- DO THIS -
Copy out the lines of the records word for word, from the first line of the records through the line containing "genus: Asplenium", both ends included.
■ ■ ■
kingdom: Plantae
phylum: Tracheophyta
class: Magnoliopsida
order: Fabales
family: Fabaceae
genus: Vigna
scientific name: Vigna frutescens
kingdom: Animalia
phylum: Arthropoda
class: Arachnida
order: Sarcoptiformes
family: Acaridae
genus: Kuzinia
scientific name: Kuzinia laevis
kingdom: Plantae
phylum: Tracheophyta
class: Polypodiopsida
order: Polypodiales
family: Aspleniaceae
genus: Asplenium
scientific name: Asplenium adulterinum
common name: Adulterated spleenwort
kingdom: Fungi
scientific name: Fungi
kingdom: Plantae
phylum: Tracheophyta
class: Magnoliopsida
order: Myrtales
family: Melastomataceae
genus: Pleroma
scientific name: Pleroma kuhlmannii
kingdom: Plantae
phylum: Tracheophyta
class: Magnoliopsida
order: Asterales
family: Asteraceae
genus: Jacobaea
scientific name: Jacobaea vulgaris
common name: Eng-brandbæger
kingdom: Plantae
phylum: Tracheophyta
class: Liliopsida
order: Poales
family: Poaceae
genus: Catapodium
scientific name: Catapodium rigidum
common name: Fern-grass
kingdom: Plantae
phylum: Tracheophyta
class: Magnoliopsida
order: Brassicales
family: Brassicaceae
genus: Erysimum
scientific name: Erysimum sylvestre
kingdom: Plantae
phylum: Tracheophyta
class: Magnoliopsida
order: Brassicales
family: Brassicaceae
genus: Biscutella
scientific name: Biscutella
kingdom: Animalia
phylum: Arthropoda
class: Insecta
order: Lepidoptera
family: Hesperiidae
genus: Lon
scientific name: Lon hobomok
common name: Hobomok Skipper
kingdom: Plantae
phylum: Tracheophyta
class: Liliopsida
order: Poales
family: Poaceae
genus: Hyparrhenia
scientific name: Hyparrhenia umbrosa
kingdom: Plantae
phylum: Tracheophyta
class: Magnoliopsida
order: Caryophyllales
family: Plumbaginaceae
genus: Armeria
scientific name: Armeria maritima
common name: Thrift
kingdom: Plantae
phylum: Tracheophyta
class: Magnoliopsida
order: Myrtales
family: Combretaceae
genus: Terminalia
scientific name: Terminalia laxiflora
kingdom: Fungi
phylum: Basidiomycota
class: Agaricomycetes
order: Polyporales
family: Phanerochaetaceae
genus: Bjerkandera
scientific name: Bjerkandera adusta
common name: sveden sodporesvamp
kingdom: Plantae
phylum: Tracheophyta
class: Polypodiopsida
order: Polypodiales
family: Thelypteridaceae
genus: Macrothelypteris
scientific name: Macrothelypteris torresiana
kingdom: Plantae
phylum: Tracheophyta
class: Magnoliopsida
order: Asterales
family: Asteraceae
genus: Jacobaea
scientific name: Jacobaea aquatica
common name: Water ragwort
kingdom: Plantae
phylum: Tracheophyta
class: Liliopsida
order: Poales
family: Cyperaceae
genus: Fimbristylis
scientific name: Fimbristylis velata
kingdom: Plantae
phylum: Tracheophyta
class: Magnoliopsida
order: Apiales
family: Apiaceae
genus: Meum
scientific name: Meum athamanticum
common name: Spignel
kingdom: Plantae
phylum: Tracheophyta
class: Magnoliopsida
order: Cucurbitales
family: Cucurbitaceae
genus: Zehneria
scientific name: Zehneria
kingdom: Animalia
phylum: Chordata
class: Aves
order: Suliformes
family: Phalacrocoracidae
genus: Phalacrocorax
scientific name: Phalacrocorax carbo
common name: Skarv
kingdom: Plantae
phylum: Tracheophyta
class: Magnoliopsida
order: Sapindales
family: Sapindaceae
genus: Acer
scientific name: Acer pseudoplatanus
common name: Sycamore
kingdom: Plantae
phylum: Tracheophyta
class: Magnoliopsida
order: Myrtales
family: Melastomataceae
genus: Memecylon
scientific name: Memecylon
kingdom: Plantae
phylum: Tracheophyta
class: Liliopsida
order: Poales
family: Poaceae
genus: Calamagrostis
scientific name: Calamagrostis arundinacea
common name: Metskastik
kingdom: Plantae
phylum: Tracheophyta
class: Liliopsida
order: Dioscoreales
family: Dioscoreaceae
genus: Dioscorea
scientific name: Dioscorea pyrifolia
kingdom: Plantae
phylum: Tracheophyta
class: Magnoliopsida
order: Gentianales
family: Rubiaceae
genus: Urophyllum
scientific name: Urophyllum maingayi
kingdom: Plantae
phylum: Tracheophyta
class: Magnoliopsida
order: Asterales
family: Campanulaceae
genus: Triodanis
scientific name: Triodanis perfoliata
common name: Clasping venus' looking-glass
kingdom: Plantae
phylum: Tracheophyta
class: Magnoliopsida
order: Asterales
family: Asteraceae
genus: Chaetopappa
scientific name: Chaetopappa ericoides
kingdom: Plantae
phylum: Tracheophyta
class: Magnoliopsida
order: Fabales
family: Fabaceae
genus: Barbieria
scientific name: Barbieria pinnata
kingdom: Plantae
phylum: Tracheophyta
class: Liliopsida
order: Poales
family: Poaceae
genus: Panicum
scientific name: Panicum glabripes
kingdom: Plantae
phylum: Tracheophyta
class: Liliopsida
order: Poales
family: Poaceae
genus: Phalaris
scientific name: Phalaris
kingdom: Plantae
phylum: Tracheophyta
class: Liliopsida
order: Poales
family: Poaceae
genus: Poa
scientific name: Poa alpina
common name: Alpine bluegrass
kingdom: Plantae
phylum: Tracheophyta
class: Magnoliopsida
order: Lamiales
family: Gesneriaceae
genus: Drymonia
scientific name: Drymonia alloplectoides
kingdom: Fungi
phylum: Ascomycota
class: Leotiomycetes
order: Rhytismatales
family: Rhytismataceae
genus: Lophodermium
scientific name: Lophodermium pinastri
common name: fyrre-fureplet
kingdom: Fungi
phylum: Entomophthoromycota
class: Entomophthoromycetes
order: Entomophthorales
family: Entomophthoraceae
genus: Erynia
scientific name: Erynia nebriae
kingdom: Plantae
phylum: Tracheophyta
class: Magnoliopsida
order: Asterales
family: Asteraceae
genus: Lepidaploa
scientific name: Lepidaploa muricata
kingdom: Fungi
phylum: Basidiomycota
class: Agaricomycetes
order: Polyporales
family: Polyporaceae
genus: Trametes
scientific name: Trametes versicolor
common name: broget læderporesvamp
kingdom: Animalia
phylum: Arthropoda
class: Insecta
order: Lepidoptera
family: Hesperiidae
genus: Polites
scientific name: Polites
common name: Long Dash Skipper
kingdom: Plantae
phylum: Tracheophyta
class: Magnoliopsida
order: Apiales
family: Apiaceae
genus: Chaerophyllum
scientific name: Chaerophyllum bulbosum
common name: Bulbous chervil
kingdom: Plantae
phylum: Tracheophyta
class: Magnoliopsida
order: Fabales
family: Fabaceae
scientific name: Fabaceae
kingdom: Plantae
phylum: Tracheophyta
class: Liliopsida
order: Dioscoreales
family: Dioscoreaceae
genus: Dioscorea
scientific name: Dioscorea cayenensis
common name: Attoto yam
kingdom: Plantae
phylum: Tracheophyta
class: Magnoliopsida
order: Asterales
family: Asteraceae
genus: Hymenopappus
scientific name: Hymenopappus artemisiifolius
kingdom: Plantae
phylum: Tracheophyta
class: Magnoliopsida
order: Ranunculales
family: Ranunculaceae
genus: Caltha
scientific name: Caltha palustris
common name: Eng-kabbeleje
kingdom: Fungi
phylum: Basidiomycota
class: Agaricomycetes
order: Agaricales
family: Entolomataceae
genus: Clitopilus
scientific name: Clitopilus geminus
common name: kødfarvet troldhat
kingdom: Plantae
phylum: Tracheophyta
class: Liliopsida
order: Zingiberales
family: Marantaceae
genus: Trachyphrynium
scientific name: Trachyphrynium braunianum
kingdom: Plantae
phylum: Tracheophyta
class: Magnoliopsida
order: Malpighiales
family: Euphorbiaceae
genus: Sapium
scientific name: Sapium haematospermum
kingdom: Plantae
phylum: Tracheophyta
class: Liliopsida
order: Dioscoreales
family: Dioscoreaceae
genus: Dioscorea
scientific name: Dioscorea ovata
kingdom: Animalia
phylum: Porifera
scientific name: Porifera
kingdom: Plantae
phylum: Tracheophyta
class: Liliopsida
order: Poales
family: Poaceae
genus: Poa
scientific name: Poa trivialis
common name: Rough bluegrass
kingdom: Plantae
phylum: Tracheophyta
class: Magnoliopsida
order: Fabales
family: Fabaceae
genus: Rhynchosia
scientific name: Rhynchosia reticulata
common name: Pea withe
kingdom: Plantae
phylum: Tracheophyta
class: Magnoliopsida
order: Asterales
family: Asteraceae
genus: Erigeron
■ ■ ■
- REPLY -
kingdom: Plantae
phylum: Tracheophyta
class: Magnoliopsida
order: Fabales
family: Fabaceae
genus: Vigna
scientific name: Vigna frutescens
kingdom: Animalia
phylum: Arthropoda
class: Arachnida
order: Sarcoptiformes
family: Acaridae
genus: Kuzinia
scientific name: Kuzinia laevis
kingdom: Plantae
phylum: Tracheophyta
class: Polypodiopsida
order: Polypodiales
family: Aspleniaceae
genus: Asplenium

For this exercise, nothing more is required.